» Task: Each entry has to be printed again exactly.

» Stored data:
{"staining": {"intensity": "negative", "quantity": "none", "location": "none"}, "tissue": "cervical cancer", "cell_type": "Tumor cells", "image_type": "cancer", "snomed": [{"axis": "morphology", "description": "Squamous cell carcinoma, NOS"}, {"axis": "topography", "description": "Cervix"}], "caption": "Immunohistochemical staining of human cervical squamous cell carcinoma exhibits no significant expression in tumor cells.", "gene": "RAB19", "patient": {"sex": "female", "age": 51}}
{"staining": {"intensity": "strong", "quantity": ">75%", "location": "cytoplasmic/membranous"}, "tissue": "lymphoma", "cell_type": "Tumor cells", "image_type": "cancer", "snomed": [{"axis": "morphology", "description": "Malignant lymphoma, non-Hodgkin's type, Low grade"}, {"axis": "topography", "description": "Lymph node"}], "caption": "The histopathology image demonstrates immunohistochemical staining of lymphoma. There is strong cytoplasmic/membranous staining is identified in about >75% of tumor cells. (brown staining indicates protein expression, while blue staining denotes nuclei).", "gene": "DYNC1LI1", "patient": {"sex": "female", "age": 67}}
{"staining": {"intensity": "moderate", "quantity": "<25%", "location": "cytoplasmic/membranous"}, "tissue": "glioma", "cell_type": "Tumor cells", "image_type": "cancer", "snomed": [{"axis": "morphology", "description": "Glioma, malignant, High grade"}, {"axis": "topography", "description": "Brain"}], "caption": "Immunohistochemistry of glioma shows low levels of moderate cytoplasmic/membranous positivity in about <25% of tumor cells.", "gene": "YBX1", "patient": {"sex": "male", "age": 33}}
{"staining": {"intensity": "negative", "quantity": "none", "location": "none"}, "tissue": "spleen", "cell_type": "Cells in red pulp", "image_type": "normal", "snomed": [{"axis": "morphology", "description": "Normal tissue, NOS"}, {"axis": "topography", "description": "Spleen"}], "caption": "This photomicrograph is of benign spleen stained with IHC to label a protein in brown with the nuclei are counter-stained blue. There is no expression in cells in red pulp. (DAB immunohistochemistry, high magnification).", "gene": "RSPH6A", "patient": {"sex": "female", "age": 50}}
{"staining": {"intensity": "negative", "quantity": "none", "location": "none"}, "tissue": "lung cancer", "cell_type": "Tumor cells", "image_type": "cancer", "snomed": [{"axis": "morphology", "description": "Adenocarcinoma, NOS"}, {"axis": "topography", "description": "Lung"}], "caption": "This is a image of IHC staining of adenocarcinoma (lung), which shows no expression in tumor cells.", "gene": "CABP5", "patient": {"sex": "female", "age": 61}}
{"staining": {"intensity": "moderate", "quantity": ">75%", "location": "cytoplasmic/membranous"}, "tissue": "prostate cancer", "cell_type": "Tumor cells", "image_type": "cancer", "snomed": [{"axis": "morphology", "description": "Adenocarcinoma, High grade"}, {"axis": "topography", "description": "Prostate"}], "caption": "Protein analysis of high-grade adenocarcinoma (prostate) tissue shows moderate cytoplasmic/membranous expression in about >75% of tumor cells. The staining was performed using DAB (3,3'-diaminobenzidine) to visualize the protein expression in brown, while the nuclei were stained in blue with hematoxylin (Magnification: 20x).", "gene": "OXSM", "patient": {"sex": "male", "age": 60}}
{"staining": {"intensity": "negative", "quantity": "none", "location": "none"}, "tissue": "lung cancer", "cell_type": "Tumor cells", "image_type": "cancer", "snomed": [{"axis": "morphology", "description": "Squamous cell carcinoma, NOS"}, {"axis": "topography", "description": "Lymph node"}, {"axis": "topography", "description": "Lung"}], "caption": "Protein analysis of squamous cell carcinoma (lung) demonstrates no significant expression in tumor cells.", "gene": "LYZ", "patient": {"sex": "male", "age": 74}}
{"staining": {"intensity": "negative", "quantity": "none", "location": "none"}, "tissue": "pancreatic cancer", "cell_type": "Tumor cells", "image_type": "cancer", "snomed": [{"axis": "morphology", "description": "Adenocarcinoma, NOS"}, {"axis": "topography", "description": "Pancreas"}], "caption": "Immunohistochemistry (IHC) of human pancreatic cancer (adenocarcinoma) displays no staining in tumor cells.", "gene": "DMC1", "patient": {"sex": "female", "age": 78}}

» Response area:
{"staining": {"intensity": "negative", "quantity": "none", "location": "none"}, "tissue": "cervical cancer", "cell_type": "Tumor cells", "image_type": "cancer", "snomed": [{"axis": "morphology", "description": "Squamous cell carcinoma, NOS"}, {"axis": "topography", "description": "Cervix"}], "caption": "Immunohistochemical staining of human cervical squamous cell carcinoma exhibits no significant expression in tumor cells.", "gene": "RAB19", "patient": {"sex": "female", "age": 51}}
{"staining": {"intensity": "strong", "quantity": ">75%", "location": "cytoplasmic/membranous"}, "tissue": "lymphoma", "cell_type": "Tumor cells", "image_type": "cancer", "snomed": [{"axis": "morphology", "description": "Malignant lymphoma, non-Hodgkin's type, Low grade"}, {"axis": "topography", "description": "Lymph node"}], "caption": "The histopathology image demonstrates immunohistochemical staining of lymphoma. There is strong cytoplasmic/membranous staining is identified in about >75% of tumor cells. (brown staining indicates protein expression, while blue staining denotes nuclei).", "gene": "DYNC1LI1", "patient": {"sex": "female", "age": 67}}
{"staining": {"intensity": "moderate", "quantity": "<25%", "location": "cytoplasmic/membranous"}, "tissue": "glioma", "cell_type": "Tumor cells", "image_type": "cancer", "snomed": [{"axis": "morphology", "description": "Glioma, malignant, High grade"}, {"axis": "topography", "description": "Brain"}], "caption": "Immunohistochemistry of glioma shows low levels of moderate cytoplasmic/membranous positivity in about <25% of tumor cells.", "gene": "YBX1", "patient": {"sex": "male", "age": 33}}
{"staining": {"intensity": "negative", "quantity": "none", "location": "none"}, "tissue": "spleen", "cell_type": "Cells in red pulp", "image_type": "normal", "snomed": [{"axis": "morphology", "description": "Normal tissue, NOS"}, {"axis": "topography", "description": "Spleen"}], "caption": "This photomicrograph is of benign spleen stained with IHC to label a protein in brown with the nuclei are counter-stained blue. There is no expression in cells in red pulp. (DAB immunohistochemistry, high magnification).", "gene": "RSPH6A", "patient": {"sex": "female", "age": 50}}
{"staining": {"intensity": "negative", "quantity": "none", "location": "none"}, "tissue": "lung cancer", "cell_type": "Tumor cells", "image_type": "cancer", "snomed": [{"axis": "morphology", "description": "Adenocarcinoma, NOS"}, {"axis": "topography", "description": "Lung"}], "caption": "This is a image of IHC staining of adenocarcinoma (lung), which shows no expression in tumor cells.", "gene": "CABP5", "patient": {"sex": "female", "age": 61}}
{"staining": {"intensity": "moderate", "quantity": ">75%", "location": "cytoplasmic/membranous"}, "tissue": "prostate cancer", "cell_type": "Tumor cells", "image_type": "cancer", "snomed": [{"axis": "morphology", "description": "Adenocarcinoma, High grade"}, {"axis": "topography", "description": "Prostate"}], "caption": "Protein analysis of high-grade adenocarcinoma (prostate) tissue shows moderate cytoplasmic/membranous expression in about >75% of tumor cells. The staining was performed using DAB (3,3'-diaminobenzidine) to visualize the protein expression in brown, while the nuclei were stained in blue with hematoxylin (Magnification: 20x).", "gene": "OXSM", "patient": {"sex": "male", "age": 60}}
{"staining": {"intensity": "negative", "quantity": "none", "location": "none"}, "tissue": "lung cancer", "cell_type": "Tumor cells", "image_type": "cancer", "snomed": [{"axis": "morphology", "description": "Squamous cell carcinoma, NOS"}, {"axis": "topography", "description": "Lymph node"}, {"axis": "topography", "description": "Lung"}], "caption": "Protein analysis of squamous cell carcinoma (lung) demonstrates no significant expression in tumor cells.", "gene": "LYZ", "patient": {"sex": "male", "age": 74}}
{"staining": {"intensity": "negative", "quantity": "none", "location": "none"}, "tissue": "pancreatic cancer", "cell_type": "Tumor cells", "image_type": "cancer", "snomed": [{"axis": "morphology", "description": "Adenocarcinoma, NOS"}, {"axis": "topography", "description": "Pancreas"}], "caption": "Immunohistochemistry (IHC) of human pancreatic cancer (adenocarcinoma) displays no staining in tumor cells.", "gene": "DMC1", "patient": {"sex": "female", "age": 78}}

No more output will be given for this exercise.